SEC criticized for dubious stablecoin stance in FTX bankruptcy

The Securities and Exchange Commission is facing criticism for its latest filing for FTX bankruptcy, which echoes its controversial approach in the Voyager case.

The SEC warned entity FTX in a recent filing that it may oppose plans to pay creditors with stablecoins or other digital assets due to potential legal concerns.

This means that the SEC may object to FTX’s plan to pay creditors in cash or stablecoins pegged to the U.S. dollar, despite its objections to the provision protecting FTX from future legal liability.

Attorney and strategic advisor James Murphy criticized Voyager’s 2022 bankruptcy on Sept. 2 and the SEC’s repeated vague tactic regarding cryptocurrency transactions and clarity, which critics argue is delaying the bankruptcy process.

The SEC tried the same cover-up tactic in the Voyager bankruptcy, and the judge there rightly rejected it:

Voyager jury:
“I can’t put the whole case in an uncertain and expensive freezer while regulators decide whether to do this or not… https://t.co/fslRv2tMXZ

— MetaLawMan (@MetaLawMan) September 2, 2024

In the case of Voyager’s bankruptcy, the company filed for Chapter 11 bankruptcy in July 2022 after experiencing significant financial difficulties, largely due to the bankruptcy of its primary debtor, Three Arrows Capital.

The SEC has been keeping a close eye on Voyager’s plans to refund customers using stablecoins, expressing concern that such refunds could be considered unregistered securities, complicating the bankruptcy resolution and causing delays and legal challenges.

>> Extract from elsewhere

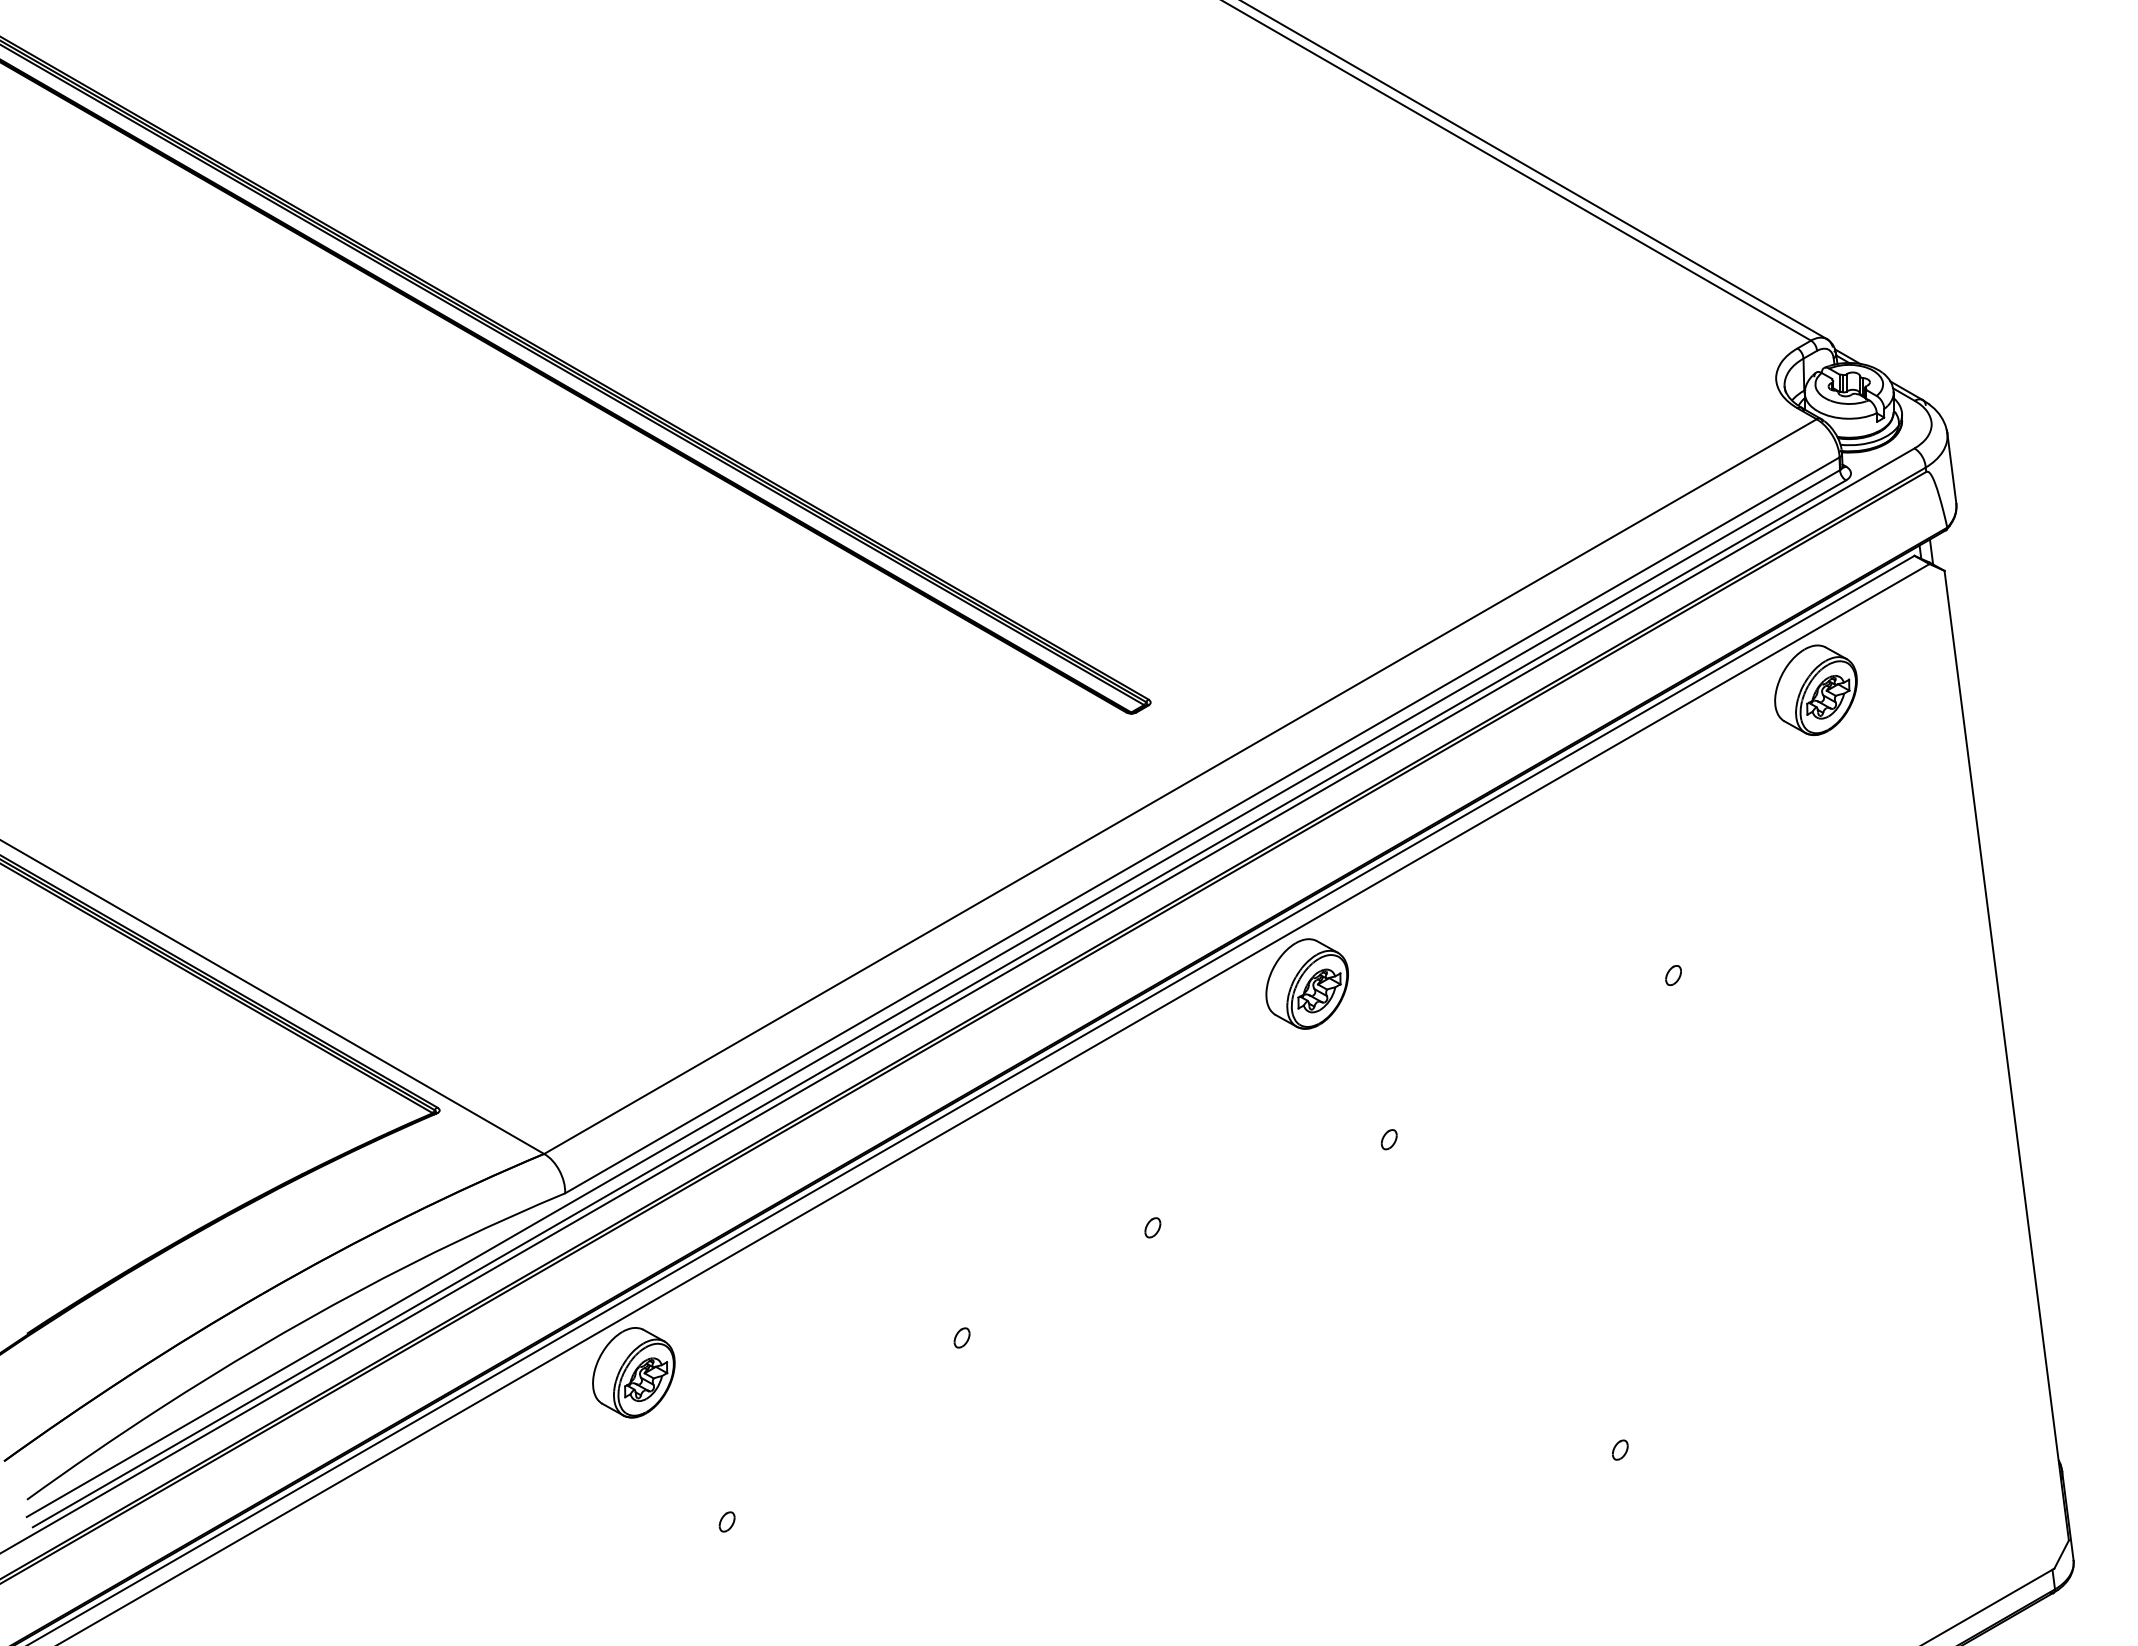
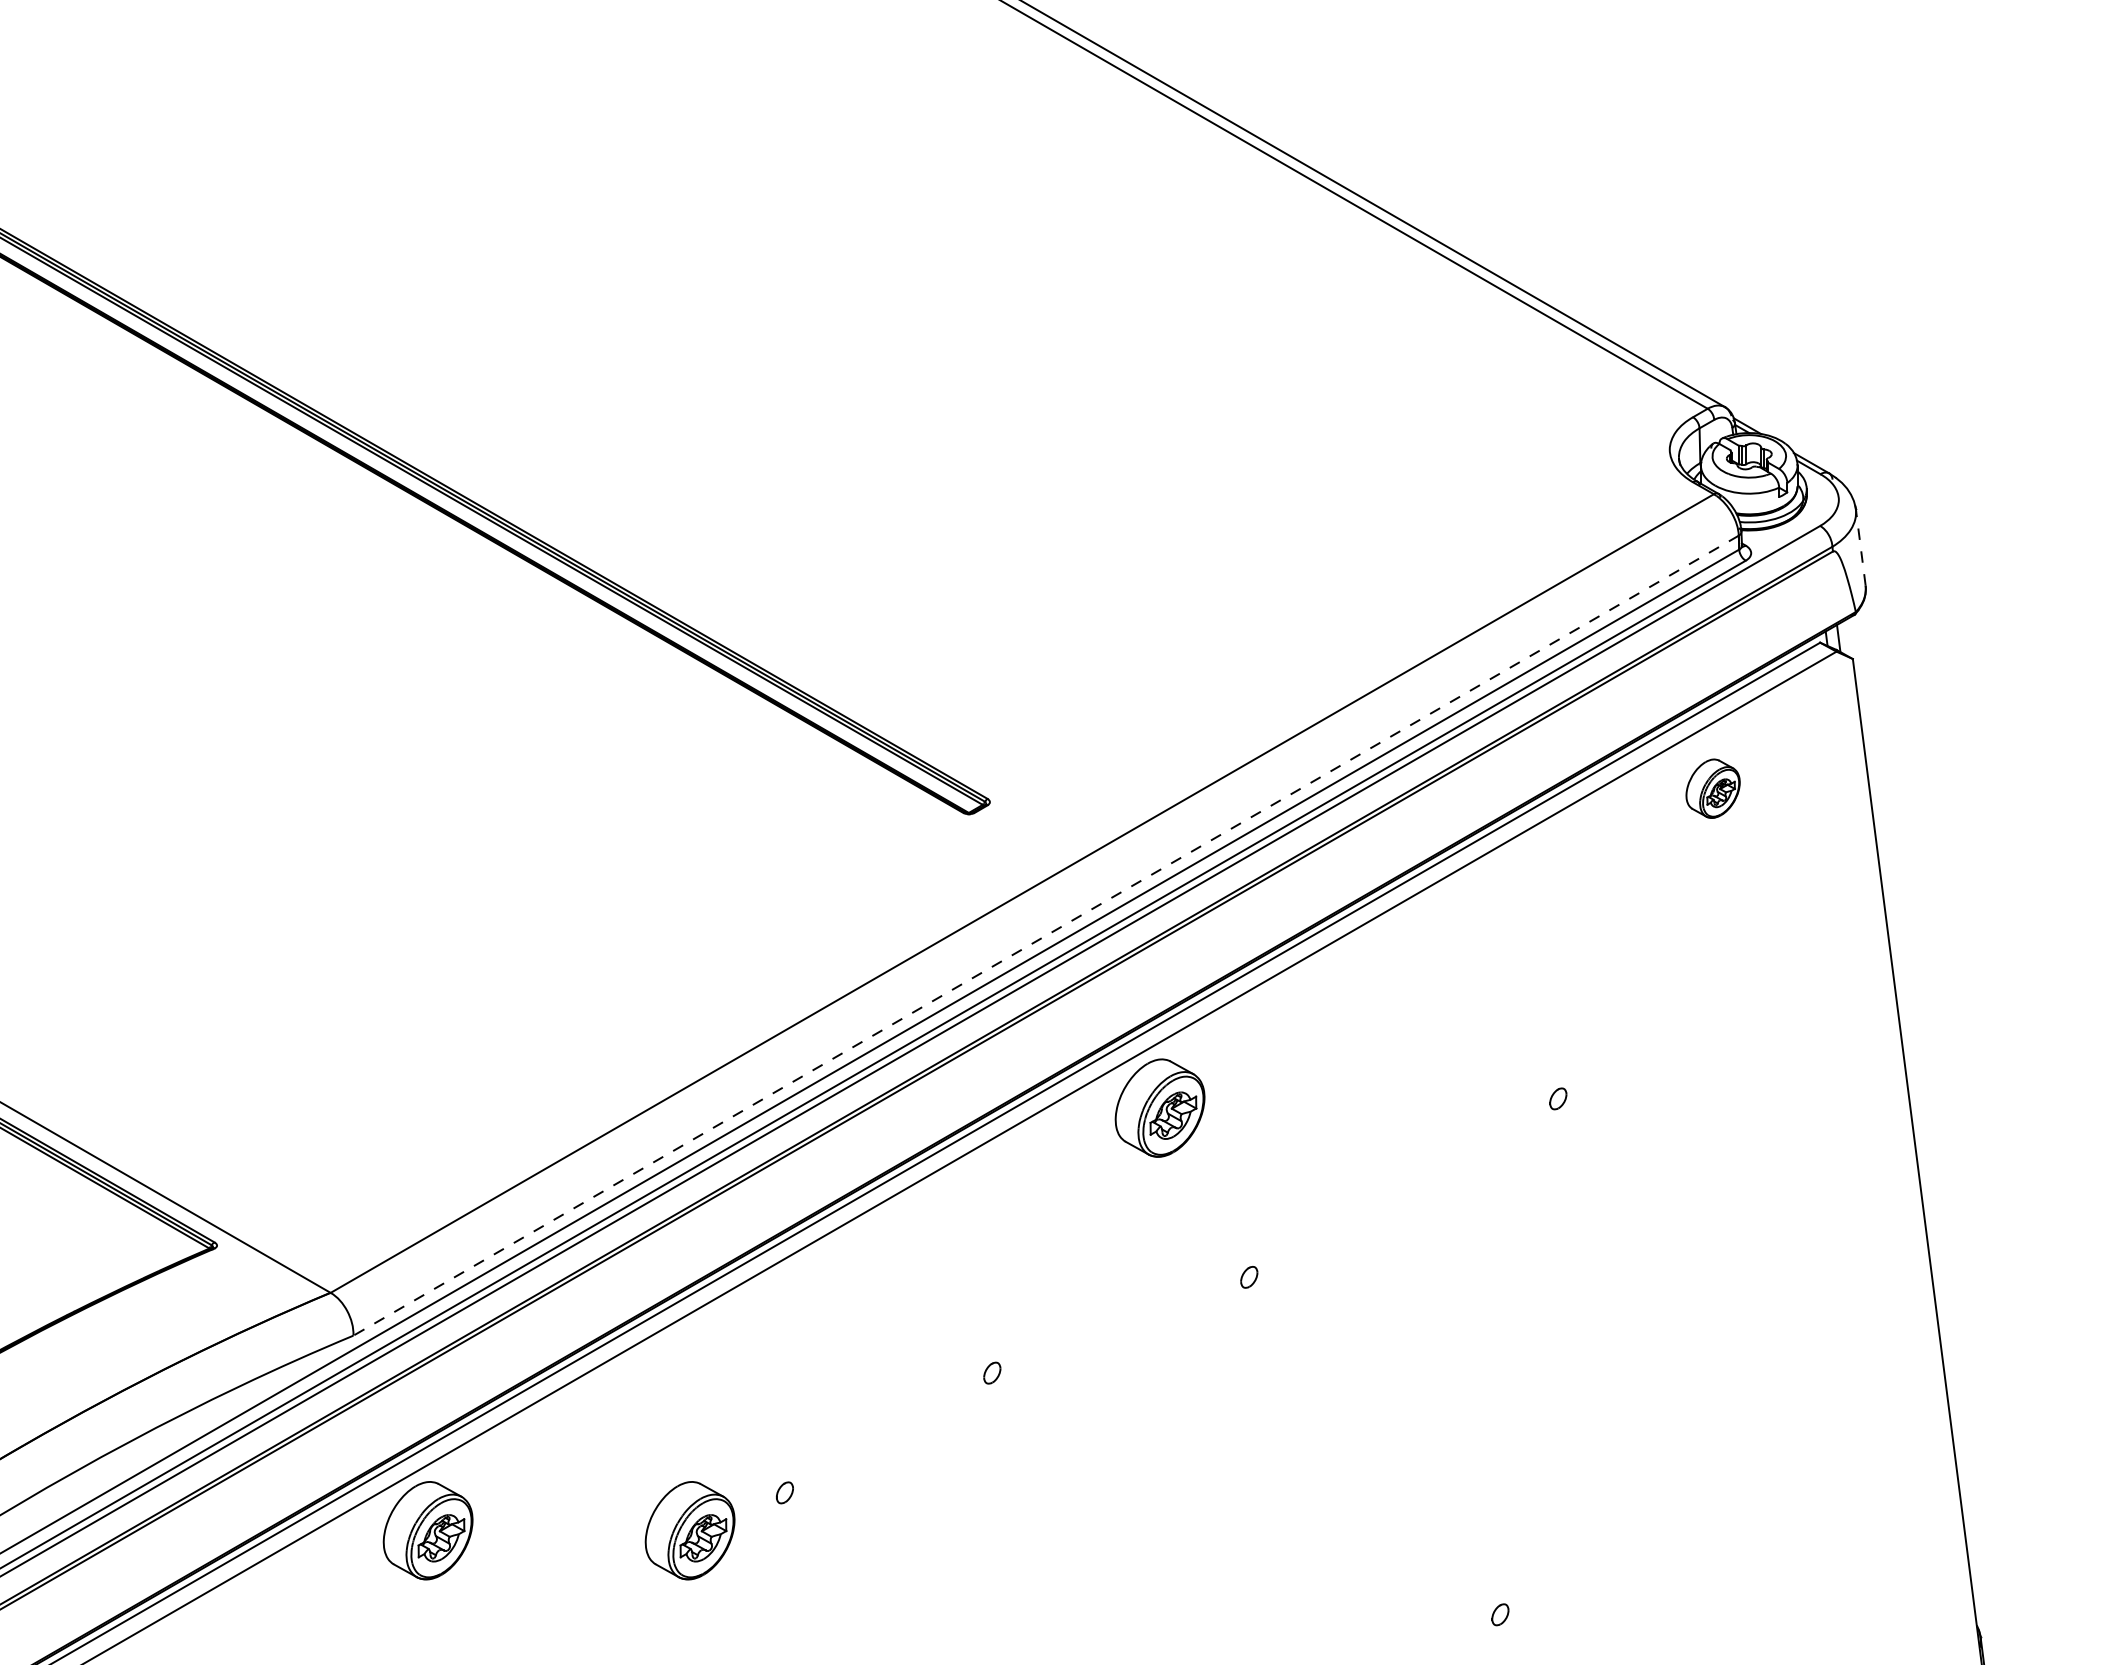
line: (1951, 467) -> (1860, 546), solid -> dashed
part: (1815, 689) -> (1712, 787), size x0.6
line: (1202, 825) -> (1046, 935), solid -> dashed
part: (874, 1372) -> (689, 1530), added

Murphy criticized the SEC’s vague objections to stablecoins during the process, saying regulators should make it clear if they have any concerns.

Latest SEC FTX filing

The SEC’s latest filing in the FTX case warns that it could once again question the legality of paying creditors with stablecoins or other digital assets, but the agency stopped short of declaring such actions illegal and reserves the right to appeal in the future.

This repeated uncertainty has drawn the ire of industry watchdogs who believe the SEC is undermining its mission to protect investors.

The SEC did not explicitly state that such an action would be illegal, writing: “The SEC expresses no opinion as to the legality of the SEC’s conduct.
The transactions outlined in the Plan are “conformant to federal securities laws,” but the agency notes that it “reserves the right to object to the transactions… https://t.co/zAMqY7mTcd

— paulgrewal.eth (@iampaulgrewal) September 1, 2024

“Investors, consumers, and markets deserve better. Much better,” Coinbase Chief Legal Officer Paul Grewal tweeted in response to the lack of transparency.

Critics argue that the SEC’s approach adds more uncertainty to the already complex bankruptcy process, calling into question whether this strategy truly serves investors’ interests or simply prolongs the bankruptcy process.